Context-Window Stress Tests

Article summary

Advertised context windows do not equal usable context windows. A model rated for 200k tokens can be terrible at finding a fact buried at the 80k mark. The fix is to test it: needle-in-a-haystack at multiple positions, ordered retrieval, and end-of-context summarization. Models that look great at 8k can fall apart at 64k.

As of 2026-05-16

When a lab announces a "1M token context window," the headline number does not tell you whether the model actually uses tokens 500k–700k or treats them as background noise. The honest test is a context-window stress battery.

Test 1: needle in a haystack

Hide a fact in a block of unrelated text. Ask for it back.

[lots of unrelated text — 64,000 tokens]

The secret number is 7142.

[lots more unrelated text — 64,000 tokens]

Question: What is the secret number?

Vary two axes:

Position: start, 25%, 50%, 75%, end of context.
Length: 8k, 32k, 64k, 128k, 200k tokens.

Plot the success rate as a heatmap. The classic "lost in the middle" failure shows up as a hole near the 50% position. Models with good long-context training have a clean grid; weaker models have a noticeable dip in the middle and at the longest lengths.

Test 2: ordered retrieval

Easier than needle in name, harder in practice. Plant five facts at known positions and ask the model to list them in the order they appeared:

[long document with 5 numbered "secrets" buried at positions]

Question: List the 5 secrets in the order they appear in the document.

Pure needle tests retrieval. Ordered retrieval tests whether the model maintains the position information, which is what RAG-without-citations relies on.

Test 3: end-of-context summarization

Paste a long document and ask for a summary that emphasizes the last section. Many models silently overweight the first chunk of long input because that is where the attention budget concentrates. A model that summarizes the first chapter when asked about the last is failing at usable long context.

Test 4: distractor resistance

Plant the fact you want and a similar-looking distractor:

The secret number is 7142.
...
The secret PIN is 4217.
...
Question: What is the secret PIN?

Weak long-context models will sometimes return 7142 because it was the first plausible-looking fact. Strong models pick correctly even when the wrong answer is closer to the prompt.

What the results mean

A model that aces 16k but falls apart at 128k is not useless — it is great for chat, fine for short-doc analysis, and unsafe for "paste this whole codebase" or "ingest this entire transcript" use cases. Knowing the practical ceiling is more useful than the advertised maximum.

The Bench cluster keeps a dated leaderboard of context-window stress results for the major models. Each test is reproducible — the prompts and the scoring script are public.
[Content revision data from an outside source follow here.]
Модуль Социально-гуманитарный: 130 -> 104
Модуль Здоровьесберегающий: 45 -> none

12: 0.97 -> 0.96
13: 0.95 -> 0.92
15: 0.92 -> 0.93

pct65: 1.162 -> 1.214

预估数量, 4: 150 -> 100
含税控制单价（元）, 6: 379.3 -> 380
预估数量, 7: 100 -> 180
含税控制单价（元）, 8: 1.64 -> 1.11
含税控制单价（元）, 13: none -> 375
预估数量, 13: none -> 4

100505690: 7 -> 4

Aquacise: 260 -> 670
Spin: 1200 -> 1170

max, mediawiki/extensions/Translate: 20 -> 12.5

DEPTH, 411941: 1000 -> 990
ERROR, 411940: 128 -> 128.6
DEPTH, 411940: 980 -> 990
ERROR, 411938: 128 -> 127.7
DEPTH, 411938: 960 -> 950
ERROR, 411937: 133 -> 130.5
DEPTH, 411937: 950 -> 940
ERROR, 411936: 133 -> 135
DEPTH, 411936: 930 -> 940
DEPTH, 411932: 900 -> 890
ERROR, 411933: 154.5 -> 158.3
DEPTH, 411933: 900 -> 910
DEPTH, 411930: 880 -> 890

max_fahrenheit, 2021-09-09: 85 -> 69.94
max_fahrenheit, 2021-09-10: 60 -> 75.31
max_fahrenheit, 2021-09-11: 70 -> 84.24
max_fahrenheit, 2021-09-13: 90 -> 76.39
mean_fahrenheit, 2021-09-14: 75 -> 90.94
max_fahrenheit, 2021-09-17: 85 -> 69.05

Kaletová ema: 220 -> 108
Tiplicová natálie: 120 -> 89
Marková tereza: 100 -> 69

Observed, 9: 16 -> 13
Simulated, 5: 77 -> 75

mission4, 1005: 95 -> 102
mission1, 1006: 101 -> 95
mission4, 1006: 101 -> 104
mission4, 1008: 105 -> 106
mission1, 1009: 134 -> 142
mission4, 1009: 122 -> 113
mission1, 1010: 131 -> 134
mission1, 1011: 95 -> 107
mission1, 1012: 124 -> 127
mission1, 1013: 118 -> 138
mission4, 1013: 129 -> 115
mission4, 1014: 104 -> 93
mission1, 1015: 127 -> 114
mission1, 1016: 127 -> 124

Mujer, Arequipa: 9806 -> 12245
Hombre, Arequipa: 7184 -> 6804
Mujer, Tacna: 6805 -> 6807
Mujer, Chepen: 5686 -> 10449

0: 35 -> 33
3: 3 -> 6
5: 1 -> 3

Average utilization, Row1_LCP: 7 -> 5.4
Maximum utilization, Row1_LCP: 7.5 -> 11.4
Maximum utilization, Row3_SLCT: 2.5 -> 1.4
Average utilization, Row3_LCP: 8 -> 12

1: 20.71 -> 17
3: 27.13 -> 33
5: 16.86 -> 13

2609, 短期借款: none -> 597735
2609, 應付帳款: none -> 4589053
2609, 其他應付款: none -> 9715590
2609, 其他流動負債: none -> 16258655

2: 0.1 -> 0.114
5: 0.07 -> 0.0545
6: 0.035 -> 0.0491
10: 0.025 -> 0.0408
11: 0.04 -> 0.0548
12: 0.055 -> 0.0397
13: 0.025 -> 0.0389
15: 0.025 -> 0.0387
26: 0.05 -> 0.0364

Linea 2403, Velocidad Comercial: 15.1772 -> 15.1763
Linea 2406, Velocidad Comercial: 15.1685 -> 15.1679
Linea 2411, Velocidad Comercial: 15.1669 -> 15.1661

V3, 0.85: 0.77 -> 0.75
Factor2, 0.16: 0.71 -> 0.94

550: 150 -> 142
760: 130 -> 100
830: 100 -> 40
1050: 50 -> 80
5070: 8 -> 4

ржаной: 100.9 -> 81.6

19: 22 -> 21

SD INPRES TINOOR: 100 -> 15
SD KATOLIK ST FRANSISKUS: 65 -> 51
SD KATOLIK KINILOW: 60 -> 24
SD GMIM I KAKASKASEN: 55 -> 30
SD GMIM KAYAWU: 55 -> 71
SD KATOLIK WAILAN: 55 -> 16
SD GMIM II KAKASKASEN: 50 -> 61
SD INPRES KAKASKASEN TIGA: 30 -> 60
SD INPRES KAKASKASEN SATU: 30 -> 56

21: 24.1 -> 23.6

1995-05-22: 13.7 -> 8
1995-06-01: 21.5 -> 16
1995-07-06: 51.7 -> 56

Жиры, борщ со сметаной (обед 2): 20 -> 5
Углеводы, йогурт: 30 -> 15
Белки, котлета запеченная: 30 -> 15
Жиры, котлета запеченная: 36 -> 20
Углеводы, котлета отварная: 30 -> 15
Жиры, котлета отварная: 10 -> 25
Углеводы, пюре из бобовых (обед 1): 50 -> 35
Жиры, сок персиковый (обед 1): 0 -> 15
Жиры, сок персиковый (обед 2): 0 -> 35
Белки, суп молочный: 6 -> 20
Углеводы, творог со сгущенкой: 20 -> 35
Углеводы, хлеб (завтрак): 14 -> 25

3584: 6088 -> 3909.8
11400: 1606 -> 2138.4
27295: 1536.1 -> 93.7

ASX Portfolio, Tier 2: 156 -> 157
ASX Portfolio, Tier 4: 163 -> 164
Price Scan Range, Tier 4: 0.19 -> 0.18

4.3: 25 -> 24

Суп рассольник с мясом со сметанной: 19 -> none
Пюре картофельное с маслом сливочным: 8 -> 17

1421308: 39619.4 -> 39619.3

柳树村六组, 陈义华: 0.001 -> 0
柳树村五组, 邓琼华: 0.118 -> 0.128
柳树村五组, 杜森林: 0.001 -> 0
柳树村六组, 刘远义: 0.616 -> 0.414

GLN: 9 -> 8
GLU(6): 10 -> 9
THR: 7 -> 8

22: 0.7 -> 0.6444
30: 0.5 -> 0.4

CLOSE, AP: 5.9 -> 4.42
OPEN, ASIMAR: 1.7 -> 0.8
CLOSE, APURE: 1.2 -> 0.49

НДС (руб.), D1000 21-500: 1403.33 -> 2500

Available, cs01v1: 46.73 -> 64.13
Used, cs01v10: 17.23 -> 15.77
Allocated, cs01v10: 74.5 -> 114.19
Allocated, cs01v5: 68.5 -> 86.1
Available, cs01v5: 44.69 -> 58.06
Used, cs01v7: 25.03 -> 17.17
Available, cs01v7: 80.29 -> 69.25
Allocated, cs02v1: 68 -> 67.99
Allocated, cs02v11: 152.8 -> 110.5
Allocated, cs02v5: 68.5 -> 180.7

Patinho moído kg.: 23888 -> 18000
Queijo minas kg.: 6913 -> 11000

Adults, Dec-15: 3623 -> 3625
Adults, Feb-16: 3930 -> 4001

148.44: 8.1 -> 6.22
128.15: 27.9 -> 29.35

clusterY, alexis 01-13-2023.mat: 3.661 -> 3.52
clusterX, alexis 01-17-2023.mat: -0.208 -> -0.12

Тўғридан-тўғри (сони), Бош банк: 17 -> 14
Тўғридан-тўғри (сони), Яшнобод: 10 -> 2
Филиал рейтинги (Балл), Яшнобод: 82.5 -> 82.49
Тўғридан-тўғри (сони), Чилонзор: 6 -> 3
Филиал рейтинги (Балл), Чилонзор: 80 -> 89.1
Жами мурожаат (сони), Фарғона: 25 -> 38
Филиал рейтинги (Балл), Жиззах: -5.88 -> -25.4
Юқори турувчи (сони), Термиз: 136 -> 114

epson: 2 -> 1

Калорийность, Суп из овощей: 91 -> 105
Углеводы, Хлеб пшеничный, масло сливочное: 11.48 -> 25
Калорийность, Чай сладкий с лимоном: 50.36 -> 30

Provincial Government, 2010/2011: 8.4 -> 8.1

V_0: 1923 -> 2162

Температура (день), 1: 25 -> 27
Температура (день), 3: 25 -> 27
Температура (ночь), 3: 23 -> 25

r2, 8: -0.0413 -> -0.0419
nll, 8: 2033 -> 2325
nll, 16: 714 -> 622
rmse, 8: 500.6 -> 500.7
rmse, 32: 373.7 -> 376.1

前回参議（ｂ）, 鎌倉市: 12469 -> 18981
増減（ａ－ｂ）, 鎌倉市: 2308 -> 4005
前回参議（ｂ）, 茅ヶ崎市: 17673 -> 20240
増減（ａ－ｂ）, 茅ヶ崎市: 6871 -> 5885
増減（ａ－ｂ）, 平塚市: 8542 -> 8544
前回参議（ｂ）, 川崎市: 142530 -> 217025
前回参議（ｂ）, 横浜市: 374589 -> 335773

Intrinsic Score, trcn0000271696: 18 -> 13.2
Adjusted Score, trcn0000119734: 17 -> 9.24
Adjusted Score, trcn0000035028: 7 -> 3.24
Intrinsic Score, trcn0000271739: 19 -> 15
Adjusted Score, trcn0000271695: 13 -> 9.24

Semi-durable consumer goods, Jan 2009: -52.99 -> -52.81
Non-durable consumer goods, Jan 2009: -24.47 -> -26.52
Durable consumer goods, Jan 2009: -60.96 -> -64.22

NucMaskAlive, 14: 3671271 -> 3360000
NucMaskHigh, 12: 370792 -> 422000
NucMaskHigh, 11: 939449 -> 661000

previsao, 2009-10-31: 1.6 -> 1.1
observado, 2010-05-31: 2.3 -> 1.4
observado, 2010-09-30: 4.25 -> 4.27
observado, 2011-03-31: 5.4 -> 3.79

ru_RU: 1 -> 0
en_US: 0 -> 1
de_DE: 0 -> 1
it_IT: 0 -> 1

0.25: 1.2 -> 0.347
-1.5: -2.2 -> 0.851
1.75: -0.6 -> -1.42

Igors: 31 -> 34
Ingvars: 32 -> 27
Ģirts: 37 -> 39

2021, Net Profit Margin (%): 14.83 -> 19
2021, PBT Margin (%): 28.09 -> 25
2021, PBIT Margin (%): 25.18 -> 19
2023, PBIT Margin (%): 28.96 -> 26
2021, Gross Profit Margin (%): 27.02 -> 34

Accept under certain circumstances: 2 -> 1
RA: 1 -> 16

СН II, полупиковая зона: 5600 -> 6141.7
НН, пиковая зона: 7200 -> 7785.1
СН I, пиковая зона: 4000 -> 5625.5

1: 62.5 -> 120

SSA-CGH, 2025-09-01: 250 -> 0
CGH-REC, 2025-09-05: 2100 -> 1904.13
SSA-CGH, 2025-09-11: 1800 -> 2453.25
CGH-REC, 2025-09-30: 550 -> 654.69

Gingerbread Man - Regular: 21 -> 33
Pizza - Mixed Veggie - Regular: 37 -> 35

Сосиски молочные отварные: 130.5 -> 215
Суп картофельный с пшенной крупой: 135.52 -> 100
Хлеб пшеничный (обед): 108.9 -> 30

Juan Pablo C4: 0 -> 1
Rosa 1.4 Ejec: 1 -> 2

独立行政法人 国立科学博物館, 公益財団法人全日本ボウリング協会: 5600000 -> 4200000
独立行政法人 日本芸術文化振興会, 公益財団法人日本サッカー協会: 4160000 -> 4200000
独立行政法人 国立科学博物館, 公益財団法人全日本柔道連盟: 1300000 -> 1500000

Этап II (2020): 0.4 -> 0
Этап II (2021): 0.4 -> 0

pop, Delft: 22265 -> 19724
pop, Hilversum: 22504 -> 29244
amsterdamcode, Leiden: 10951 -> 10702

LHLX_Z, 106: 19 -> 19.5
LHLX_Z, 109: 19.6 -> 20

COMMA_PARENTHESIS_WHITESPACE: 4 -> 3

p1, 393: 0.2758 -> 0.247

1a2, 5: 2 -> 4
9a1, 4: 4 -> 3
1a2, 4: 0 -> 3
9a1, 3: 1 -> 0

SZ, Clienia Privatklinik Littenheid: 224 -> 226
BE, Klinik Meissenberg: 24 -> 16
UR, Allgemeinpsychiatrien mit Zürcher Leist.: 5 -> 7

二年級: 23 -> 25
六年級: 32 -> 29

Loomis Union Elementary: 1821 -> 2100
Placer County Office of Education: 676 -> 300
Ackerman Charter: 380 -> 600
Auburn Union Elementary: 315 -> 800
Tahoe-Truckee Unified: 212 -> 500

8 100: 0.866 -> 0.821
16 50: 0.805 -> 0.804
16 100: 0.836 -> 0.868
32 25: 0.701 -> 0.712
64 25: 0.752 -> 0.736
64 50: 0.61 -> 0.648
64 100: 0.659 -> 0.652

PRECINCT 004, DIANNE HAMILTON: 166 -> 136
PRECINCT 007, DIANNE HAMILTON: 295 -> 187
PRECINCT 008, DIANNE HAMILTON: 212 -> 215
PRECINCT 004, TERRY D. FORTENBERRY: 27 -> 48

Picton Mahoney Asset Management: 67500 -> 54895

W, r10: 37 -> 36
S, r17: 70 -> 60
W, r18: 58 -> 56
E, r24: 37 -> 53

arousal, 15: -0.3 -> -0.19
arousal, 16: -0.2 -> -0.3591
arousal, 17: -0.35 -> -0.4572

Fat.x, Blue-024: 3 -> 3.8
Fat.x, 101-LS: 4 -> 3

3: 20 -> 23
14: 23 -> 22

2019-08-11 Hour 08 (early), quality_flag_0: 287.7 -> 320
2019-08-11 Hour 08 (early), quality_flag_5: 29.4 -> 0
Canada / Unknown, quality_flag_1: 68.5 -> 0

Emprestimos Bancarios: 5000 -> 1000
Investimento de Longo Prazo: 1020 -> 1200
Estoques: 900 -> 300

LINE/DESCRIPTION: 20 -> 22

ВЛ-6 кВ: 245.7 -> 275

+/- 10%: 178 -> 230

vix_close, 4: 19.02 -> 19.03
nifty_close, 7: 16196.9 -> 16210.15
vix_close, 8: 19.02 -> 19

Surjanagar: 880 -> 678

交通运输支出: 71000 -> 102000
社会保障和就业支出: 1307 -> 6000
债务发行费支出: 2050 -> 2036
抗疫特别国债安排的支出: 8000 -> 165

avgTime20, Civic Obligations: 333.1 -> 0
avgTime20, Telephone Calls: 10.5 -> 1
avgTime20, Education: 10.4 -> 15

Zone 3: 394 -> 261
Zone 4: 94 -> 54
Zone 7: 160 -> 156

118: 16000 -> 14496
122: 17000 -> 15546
Frequently asked questions

What is needle-in-a-haystack?

A test where you hide a specific known fact ("the secret number is 73") in a long block of unrelated text and ask the model to retrieve it. You vary the position (start, middle, end) and the haystack size (8k, 32k, 128k tokens) and chart which positions the model finds vs. misses. The "lost in the middle" failure mode shows up clearly.

Is needle-in-a-haystack enough?

No. It tests pure retrieval of a string. Real use cases also need synthesis, ordered retrieval, and consistency across long contexts. Treat needle as a floor: if a model fails needle, it will definitely fail your task. If it passes, you still need to test the harder cases.

How long are real production contexts?

Median production prompts at scale are still under 4k tokens. The tail extends to 100k+ for whole-document analysis and large RAG retrievals. Test the long tail you actually have, not the maximum the model advertises.